An introductory statement made by the attorneys for each side at the start of a trial. The opening statement, although not mandatory, is seldom waived because it offers a valuable opportunity to provide an overview of the case to the jury and to explain the anticipated proof that will be presented during the course of the trial.
The primary purpose of an opening statement is to apprise the trier of fact, whether jury or court, of the issues in question and to summarize the evidence that the party intends to offer during the trial. The Supreme Court has characterized an opening statement as "ordinarily intended to do no more than to inform the jury in a general way of the nature of the action and defense so that they may better be prepared to understand the evidence" (Best v. District of Columbia, 291 U.S. 411, 54 S. Ct. 487, 78 L. Ed. 882 ).
Most practitioners and legal scholars agree that an effective opening statement is vital to the trial process. The importance of an opening statement has been established by studies that showed that 80 percent of jurors' ultimate conclusions with respect to the verdict corresponded with their tentative opinion after opening statements. This is because an effective opening statement establishes the facts of the case and sets forth a legal theory and explanation for why the attorney's client should prevail.
An opening statement may be either a matter of right or a privilege depending on applicable state and local laws. A party may waive its option of presenting an opening statement because opening statements are not mandatory.
If a party chooses to give an opening statement, the party with the BURDEN OF PROOF will usually present its opening statement first.
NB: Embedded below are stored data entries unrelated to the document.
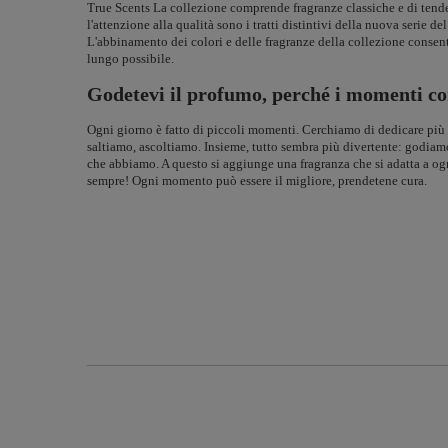
True Scents La collezione comprende fragranze classiche e di tenden
l'attenzione alla qualità sono i tratti distintivi della nuova serie 
L'abbinamento dei colori e delle fragranze della collezione consent
lungo possibile.
Godetevi il profumo, perché i momenti c
Ogni giorno è fatto di piccoli momenti. Cerchiamo di dedicare più 
saltiamo, ascoltiamo. Insieme, tutto sembra più divertente: godia
che abbiamo. A questo si aggiunge una fragranza che si adatta a o
sempre! Ogni momento può essere il migliore, prendetene cura.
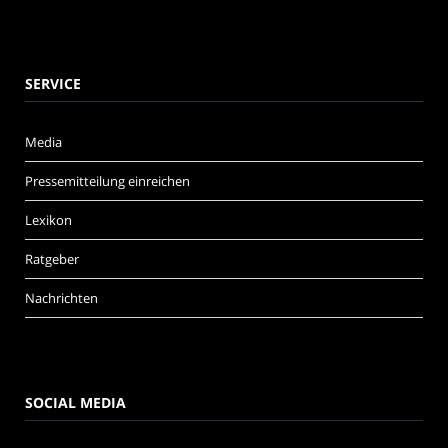
SERVICE
Media
Pressemitteilung einreichen
Lexikon
Ratgeber
Nachrichten
SOCIAL MEDIA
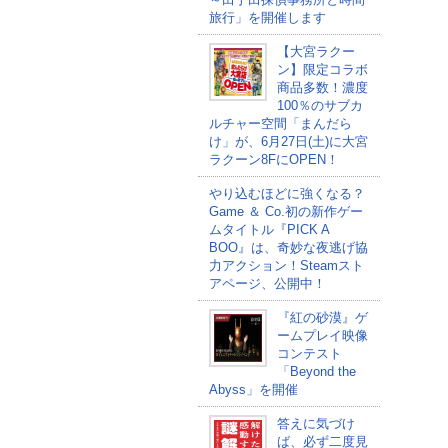
旅行」を開催します
【大宮ラクー
ン】限定コラボ
商品多数！濃度
100％のサブカ
ルチャー空間「まんだら
け」が、6月27日(土)に大宮
ラクーン8FにOPEN！
やり込むほどに強くなる？
Game ＆ Co.初の新作ゲー
ムタイトル『PICK A
BOO』は、奇妙な夜逃げ協
力アクション！Steamスト
アページ、公開中！
『紅の砂漠』ゲ
ームプレイ映像
コンテスト
「Beyond the
Abyss」を開催
答えに気づけ
ば、必ず二度見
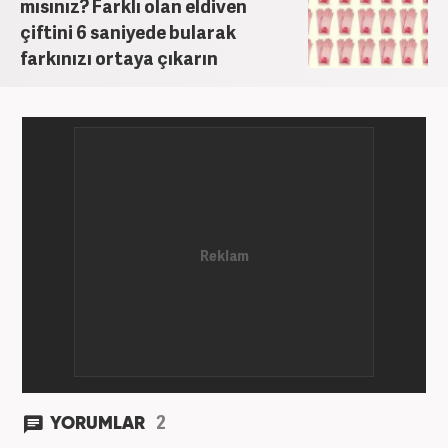
mısınız? Farklı olan eldiven
çiftini 6 saniyede bularak
farkınızı ortaya çıkarın
2
YORUMLAR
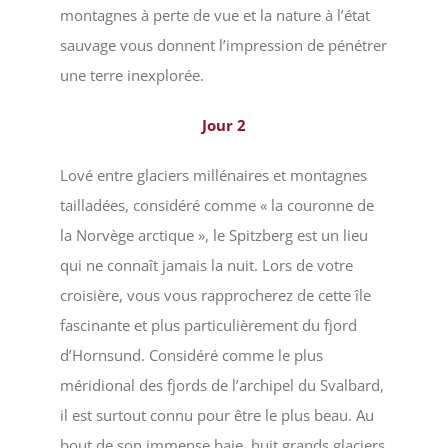
montagnes à perte de vue et la nature à l’état
sauvage vous donnent l’impression de pénétrer
une terre inexplorée.
Jour 2
Lové entre glaciers millénaires et montagnes
tailladées, considéré comme « la couronne de
la Norvège arctique », le Spitzberg est un lieu
qui ne connaît jamais la nuit. Lors de votre
croisière, vous vous rapprocherez de cette île
fascinante et plus particulièrement du fjord
d’Hornsund. Considéré comme le plus
méridional des fjords de l’archipel du Svalbard,
il est surtout connu pour être le plus beau. Au
bout de son immense baie, huit grands glaciers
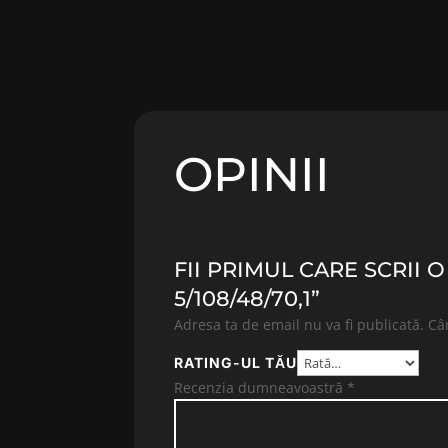
OPINII
FII PRIMUL CARE SCRII 
5/108/48/70,1”
Adresa ta de email nu va fi publicată.
Câ
RATING-UL TĂU
Recenzia dumneavoastră
*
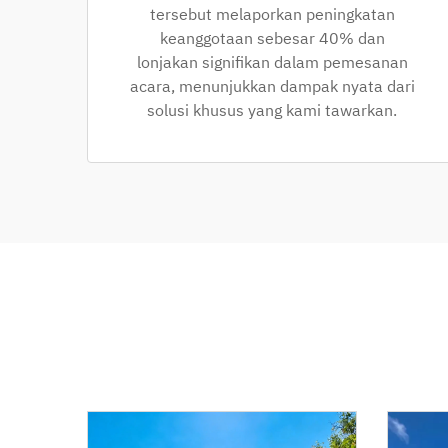
tersebut melaporkan peningkatan
keanggotaan sebesar 40% dan
lonjakan signifikan dalam pemesanan
acara, menunjukkan dampak nyata dari
solusi khusus yang kami tawarkan.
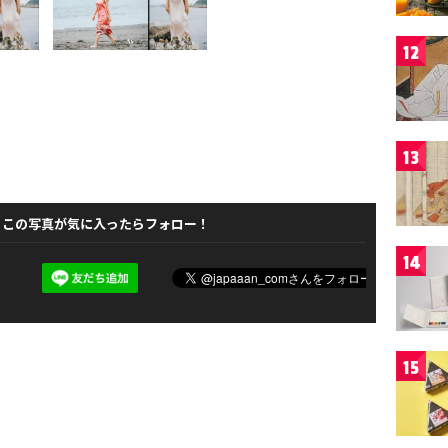
12
13
この写真が気に入ったらフォロー！
14
15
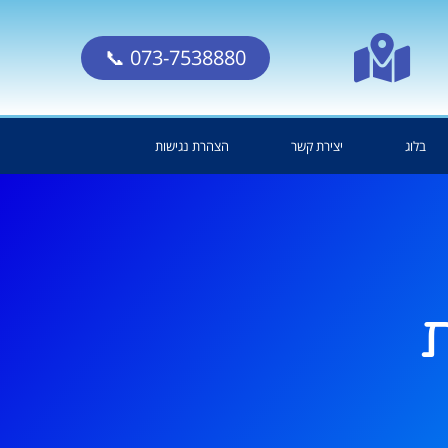
073-7538880 📞
בלוג
יצירת קשר
הצהרת נגישות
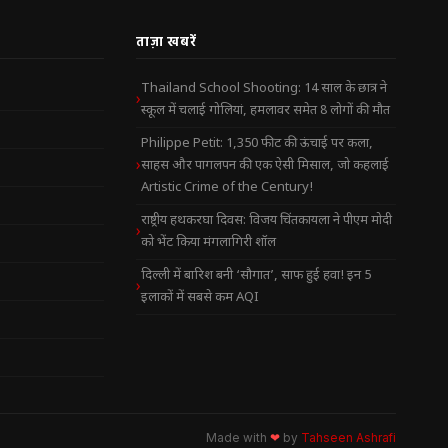
ताज़ा खबरें
Thailand School Shooting: 14 साल के छात्र ने
स्कूल में चलाई गोलियां, हमलावर समेत 8 लोगों की मौत
Philippe Petit: 1,350 फीट की ऊंचाई पर कला,
साहस और पागलपन की एक ऐसी मिसाल, जो कहलाई
Artistic Crime of the Century!
राष्ट्रीय हथकरघा दिवस: विजय चिंतकायला ने पीएम मोदी
को भेंट किया मंगलागिरी शॉल
दिल्ली में बारिश बनी ‘सौगात’, साफ हुई हवा! इन 5
इलाकों में सबसे कम AQI
Made with
❤
by
Tahseen Ashrafi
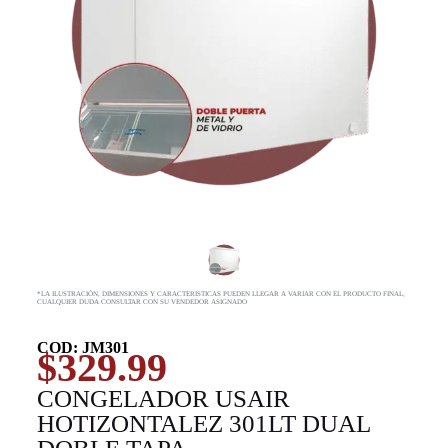
*LA ILUSTRACIÓN, DIMENSIONES Y CARACTERISTICAS PUEDEN LLEGAR A VARIAR CON EL PRODUCTO FINAL,
CUALQUIER DUDA CONSULTAR CON SU VENDEDOR ASIGNADO
COD: JM301
$
329.99
CONGELADOR USAIR
HOTIZONTALEZ 301LT DUAL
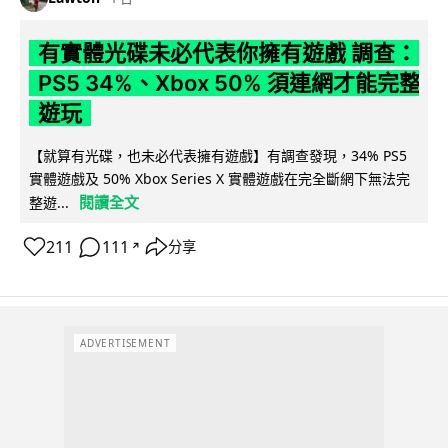
有實體光碟未必代表你擁有遊戲 調查：
PS5 34%、Xbox 50% 須連網才能完整
遊玩
【就算有光碟，也未必代表擁有遊戲】有調查發現，34% PS5
實體遊戲及 50% Xbox Series X 實體遊戲在完全斷網下無法完
閱讀全文
整遊...
211
111
分享
↗
ADVERTISEMENT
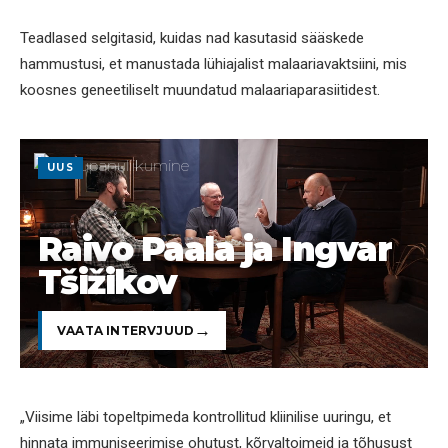
Teadlased selgitasid, kuidas nad kasutasid sääskede
hammustusi, et manustada lühiajalist malaariavaktsiini, mis
koosnes geneetiliselt muundatud malaariaparasiitidest.
UUS
Raivo Paala ja Ingvar
Tšižikov
VAATA INTERVJUUD
„Viisime läbi topeltpimeda kontrollitud kliinilise uuringu, et
hinnata immuniseerimise ohutust, kõrvaltoimeid ja tõhusust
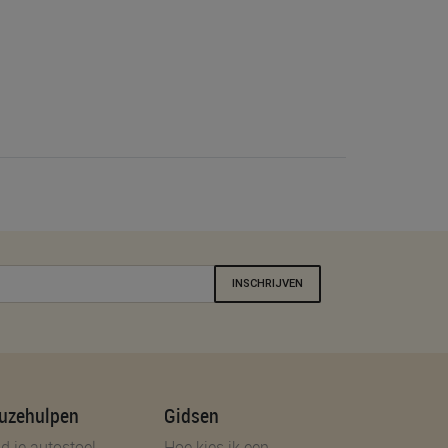
INSCHRIJVEN
uzehulpen
Gidsen
d je autostoel
Hoe kies ik een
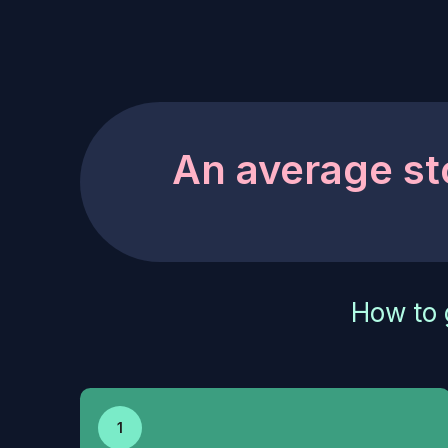
An average st
How to 
1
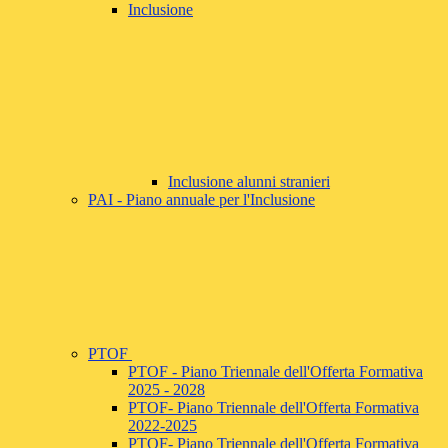
Inclusione
Inclusione alunni stranieri
PAI - Piano annuale per l'Inclusione
PTOF
PTOF - Piano Triennale dell'Offerta Formativa
2025 - 2028
PTOF- Piano Triennale dell'Offerta Formativa
2022-2025
PTOF- Piano Triennale dell'Offerta Formativa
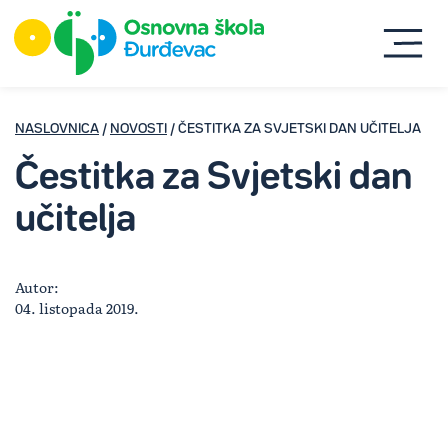
NASLOVNICA
/
NOVOSTI
/ ČESTITKA ZA SVJETSKI DAN UČITELJA
Čestitka za Svjetski dan
učitelja
Autor:
04. listopada 2019.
In a civil case, this means that the plaintiff's attorney presents an opening statement first. In a criminal case, the burden of proof rests on the prosecution. Therefore, the prosecution will be first to present an opening statement.
The defense may present its opening statement after the plaintiff or prosecution has given its opening statement. The defense also has the option of reserving the opening statement until after the plaintiff has presented its case. Courts have discretion to direct a different order of presentation of opening statements if it finds good reasons for such change in order.
Opening statements allow attorneys for each side to introduce themselves and to introduce the parties involved in the lawsuit. Additionally, attorneys will usually outline the important facts of the case during the opening statement to assist the jury in understanding the evidence that will be presented during the trial. An opening statement generally contains a brief explanation of the applicable law and a request for verdict. In a request for verdict, the attorney explains the verdict sought and explains the facts that will support the verdict. A well-planned opening statement serves as a road map of the trial.
Opening statements are often informal and narrative in form. The attorney tells the client's story and explains to the jury what the evidence will show. An opening statement, however, does not constitute evidence, and the jury cannot rely on it in reaching a verdict. The opening statement should be brief and general rather than long and detailed.
An attorney is limited in what he or she can say during an opening statement. An attorney may not discuss inadmissible evidence. This is especially true where the evidence was ruled inadmissible in a pretrial motion hearing. The attorney must reasonably believe that the matters stated will be supported by the evidence. In addition, statements that are purely argumentative are not proper during opening statements. An attorney may not assert personal opinions, comment about the evidence, or comment about the credibility of a witness during an opening statement.
Objections by opposing counsel during an opening statement are appropriate where the attorney presenting the opening statement engages in improper conduct. If the attorney fails to object to the inappropriate conduct, the objection is deemed waived, and the attorney cannot complain of such misconduct later in the trial.
A court usually has the discretion to employ one of several remedies for misconduct during an opening statement. The most common remedy for misconduct during an opening statement is jury admonition, where the judge simply instructs the jury to disregard the improper statement. Where misconduct is more serious, however, the following remedies may be available: (1) counsel may be cited for misconduct or CONTEMPT; (2) a mistrial may be declared; (3) a new trial may be ordered; (4) an appeal may be taken based on the misconduct.
An attorney can make damaging statements during the opening statement that legally bind the client. Such statements, known as "admissions", are not limited to the opening statement but can occur throughout the litigation process. Attorneys must use caution during the opening statement to avoid making damaging admissions.
The court may decide the case after the opening statement and before the jury ever has the opportunity to hear the evidence. A court can properly take the case from the jury where it is clear from the opening statement that the plaintiff cannot succeed on the merits or that the defendant has no valid defense. This is usually accomplished by an attorney bringing a motion for a directed verdict. Taking the case from the jury is an extreme measure and exercised with great caution. Courts favor allowing a case to be tried on its merits and rarely grant a directed verdict after the opening statement.
A strong opening statement will have a lasting impact on the trier of fact. It is often the jury's first introduction to the parties, the issues, and the trial procedure. The opening statement begins the process of persuasion, the ultimate goal of which is a favorable verdict.